<< Front page Commentary February 20, 2004

Kucinich speech offered little

To the Editors:

Congressman Dennis Kucinich would make a wonderful president of the United States—— perhaps the best in the history of the USA. He would push for a criminal justice system based on justice, schools that value education, a healthier environment, health care for everyone, equality for queer people and a foreign policy that was aimed towards peace.

Unfortunately, Mr. Kucinich will not be elected in 2004. Mr. Kucinich has won more than ten percent of the vote in only one of the roughly twenty democratic primaries so far. Maybe 2008 will be his (and our) year.

Maybe the influence of his candidacy will push the rest of the field (this year and in 2008) further to the left. His candidacy has the ability to do more than that, but sadly it appears that it won’t.

Mr. Kucinich had everything to gain from his visit to Oberlin and nothing to offer. He did not woo us by making profound new analyses that opened our eyes in new ways.

For the most part, Mr. Kucinich presented (in a very charismatic way) a number of ideas that we already knew about. Perhaps we didn’t know that there was a presidential candidate who advocated these ideas, and that is where Kucinich had something to gain.

He gained potential supporters. What did we get from hearing Mr. Kucinich speak? Very little. What could we have gotten from Mr. Kucinich? While we anxiously await the day when Mr. Kucinich becomes our president, he can use his high profile (i.e. power) to help create changes in small, localized settings.

The town of Oberlin and the College are far cries from the national campaign that Mr. Kucinich is running. However, there are very real and serious things that people in Oberlin are working to change and while Mr. Kucinich is working to push the Democrats to the left, he can at the same time support local activism in a public way.

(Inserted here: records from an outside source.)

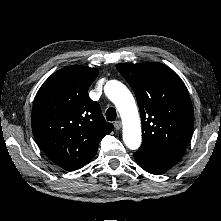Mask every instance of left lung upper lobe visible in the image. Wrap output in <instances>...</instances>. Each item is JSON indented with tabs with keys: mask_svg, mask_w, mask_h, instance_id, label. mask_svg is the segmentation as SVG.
Here are the masks:
<instances>
[{
	"mask_svg": "<svg viewBox=\"0 0 221 221\" xmlns=\"http://www.w3.org/2000/svg\"><path fill=\"white\" fill-rule=\"evenodd\" d=\"M116 68L137 98L142 120L141 148L181 159L194 126L193 106L183 81L158 62L120 63Z\"/></svg>",
	"mask_w": 221,
	"mask_h": 221,
	"instance_id": "1",
	"label": "left lung upper lobe"
}]
</instances>
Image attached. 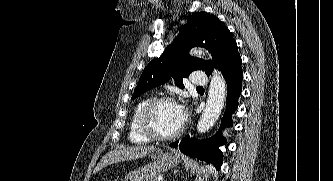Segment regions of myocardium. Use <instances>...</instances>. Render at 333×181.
Wrapping results in <instances>:
<instances>
[{
  "label": "myocardium",
  "instance_id": "1",
  "mask_svg": "<svg viewBox=\"0 0 333 181\" xmlns=\"http://www.w3.org/2000/svg\"><path fill=\"white\" fill-rule=\"evenodd\" d=\"M162 103L178 104L176 99L171 96H158L150 99L140 114L139 126L142 133L151 140L169 141L179 137L182 134L183 126L181 125L178 130L170 134H161L155 130L152 124V115L156 108Z\"/></svg>",
  "mask_w": 333,
  "mask_h": 181
}]
</instances>
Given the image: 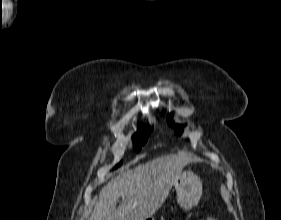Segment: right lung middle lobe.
<instances>
[{
  "label": "right lung middle lobe",
  "mask_w": 281,
  "mask_h": 220,
  "mask_svg": "<svg viewBox=\"0 0 281 220\" xmlns=\"http://www.w3.org/2000/svg\"><path fill=\"white\" fill-rule=\"evenodd\" d=\"M152 131L150 127H146L141 125L139 127L138 132L134 135V148L136 151L141 149V146L144 145L148 139L149 133ZM122 164V161L115 166V168L119 167Z\"/></svg>",
  "instance_id": "dd1d6c3e"
}]
</instances>
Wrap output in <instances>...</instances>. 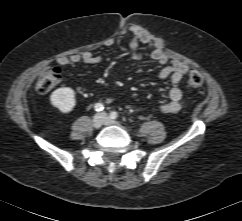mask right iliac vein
<instances>
[{"mask_svg":"<svg viewBox=\"0 0 242 221\" xmlns=\"http://www.w3.org/2000/svg\"><path fill=\"white\" fill-rule=\"evenodd\" d=\"M104 124V117L101 114H96L93 117L92 125L95 129H99Z\"/></svg>","mask_w":242,"mask_h":221,"instance_id":"63e3f726","label":"right iliac vein"}]
</instances>
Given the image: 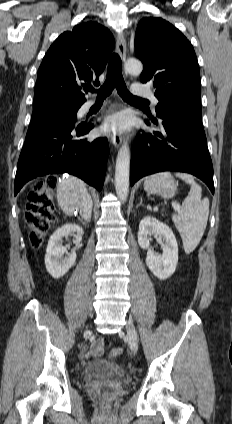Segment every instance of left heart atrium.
<instances>
[{"mask_svg":"<svg viewBox=\"0 0 232 424\" xmlns=\"http://www.w3.org/2000/svg\"><path fill=\"white\" fill-rule=\"evenodd\" d=\"M130 119L125 113H116L107 116L102 124V131L108 134L122 133L128 130Z\"/></svg>","mask_w":232,"mask_h":424,"instance_id":"left-heart-atrium-1","label":"left heart atrium"}]
</instances>
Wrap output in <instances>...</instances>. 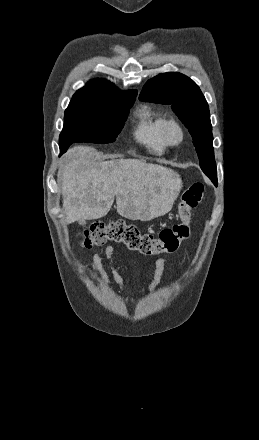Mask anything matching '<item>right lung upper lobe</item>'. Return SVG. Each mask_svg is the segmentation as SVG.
<instances>
[{
	"label": "right lung upper lobe",
	"instance_id": "1",
	"mask_svg": "<svg viewBox=\"0 0 259 440\" xmlns=\"http://www.w3.org/2000/svg\"><path fill=\"white\" fill-rule=\"evenodd\" d=\"M136 95V90L121 92L106 80L93 79L73 95L70 103L109 107L115 103L135 98Z\"/></svg>",
	"mask_w": 259,
	"mask_h": 440
}]
</instances>
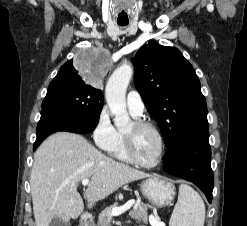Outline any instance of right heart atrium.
I'll return each mask as SVG.
<instances>
[{
    "label": "right heart atrium",
    "mask_w": 247,
    "mask_h": 226,
    "mask_svg": "<svg viewBox=\"0 0 247 226\" xmlns=\"http://www.w3.org/2000/svg\"><path fill=\"white\" fill-rule=\"evenodd\" d=\"M116 129L111 123L109 111L106 106L100 110L96 125L93 129V139L98 148L107 150L114 142Z\"/></svg>",
    "instance_id": "d8ad5b80"
}]
</instances>
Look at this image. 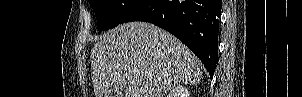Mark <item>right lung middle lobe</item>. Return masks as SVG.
I'll return each mask as SVG.
<instances>
[{
    "label": "right lung middle lobe",
    "instance_id": "right-lung-middle-lobe-1",
    "mask_svg": "<svg viewBox=\"0 0 302 97\" xmlns=\"http://www.w3.org/2000/svg\"><path fill=\"white\" fill-rule=\"evenodd\" d=\"M142 0H89L100 31L122 23L124 17Z\"/></svg>",
    "mask_w": 302,
    "mask_h": 97
}]
</instances>
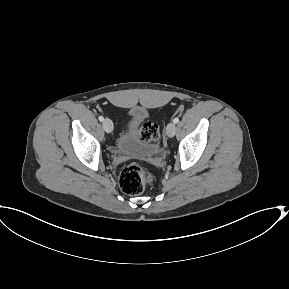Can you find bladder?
I'll use <instances>...</instances> for the list:
<instances>
[{
    "label": "bladder",
    "mask_w": 289,
    "mask_h": 289,
    "mask_svg": "<svg viewBox=\"0 0 289 289\" xmlns=\"http://www.w3.org/2000/svg\"><path fill=\"white\" fill-rule=\"evenodd\" d=\"M146 116L144 109H134L127 124V129L119 135L116 140V147L119 152L139 157H153L158 153L157 145L141 139L139 127Z\"/></svg>",
    "instance_id": "31cf9c89"
}]
</instances>
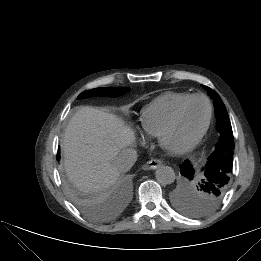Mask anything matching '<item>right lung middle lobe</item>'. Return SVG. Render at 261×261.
I'll use <instances>...</instances> for the list:
<instances>
[{
	"label": "right lung middle lobe",
	"mask_w": 261,
	"mask_h": 261,
	"mask_svg": "<svg viewBox=\"0 0 261 261\" xmlns=\"http://www.w3.org/2000/svg\"><path fill=\"white\" fill-rule=\"evenodd\" d=\"M129 91V88H96L81 93L78 98L92 97V96H109L118 97Z\"/></svg>",
	"instance_id": "dd1d6c3e"
}]
</instances>
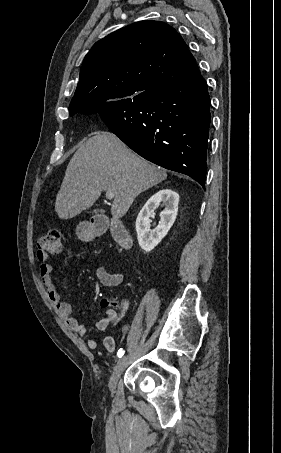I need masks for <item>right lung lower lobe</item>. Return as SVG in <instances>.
<instances>
[{
    "instance_id": "obj_1",
    "label": "right lung lower lobe",
    "mask_w": 281,
    "mask_h": 453,
    "mask_svg": "<svg viewBox=\"0 0 281 453\" xmlns=\"http://www.w3.org/2000/svg\"><path fill=\"white\" fill-rule=\"evenodd\" d=\"M108 128L145 159L205 188L211 122L207 83L197 64L181 77L98 111Z\"/></svg>"
}]
</instances>
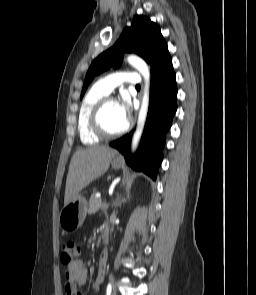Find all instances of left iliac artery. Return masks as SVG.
Listing matches in <instances>:
<instances>
[{"label": "left iliac artery", "mask_w": 256, "mask_h": 295, "mask_svg": "<svg viewBox=\"0 0 256 295\" xmlns=\"http://www.w3.org/2000/svg\"><path fill=\"white\" fill-rule=\"evenodd\" d=\"M111 291H112V284H111V282H110V283H108V285H107L106 295H111Z\"/></svg>", "instance_id": "1"}]
</instances>
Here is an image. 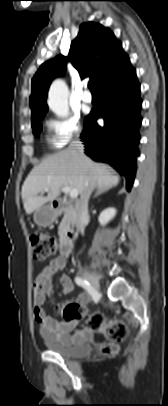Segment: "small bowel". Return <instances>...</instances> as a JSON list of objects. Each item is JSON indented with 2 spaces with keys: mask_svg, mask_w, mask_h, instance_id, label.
I'll return each mask as SVG.
<instances>
[{
  "mask_svg": "<svg viewBox=\"0 0 168 406\" xmlns=\"http://www.w3.org/2000/svg\"><path fill=\"white\" fill-rule=\"evenodd\" d=\"M65 266L66 258L58 256L37 275L33 283V307L35 319L39 323L41 333L45 338L62 344H71L89 337L91 333L87 330H77L79 325L78 316L72 320H60L58 317L64 316V310L67 306L76 307L80 313L90 302V296L81 293L70 301L58 304L53 309V315L47 314L44 309L45 301L54 287L53 276L58 272H62ZM59 285L64 294H70L75 289L70 276L65 273L61 274Z\"/></svg>",
  "mask_w": 168,
  "mask_h": 406,
  "instance_id": "1",
  "label": "small bowel"
}]
</instances>
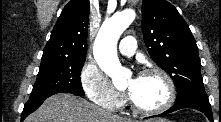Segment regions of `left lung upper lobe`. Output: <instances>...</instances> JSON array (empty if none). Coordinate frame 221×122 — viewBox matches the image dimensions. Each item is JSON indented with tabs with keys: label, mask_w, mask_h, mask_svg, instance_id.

Kucinich can use his public persona to pressure power-wielding institutions or individuals in the various localities he visits, thereby supporting as he seeks support.

Mr. Kucinich was presented with a golden opportunity to put this into action. In response to the question about transparency, all Mr. Kucinich had to do was say, “Yes, I will endorse the effort to make the books public” (or “No, I don’t support that”).

Instead, he skirted the question by pretending to not understand the issue. (What is there to not understand about the college revealing the corporations it is invested in?)

There is no reason why Mr. Kucinich should wait until he is elected president to work for change.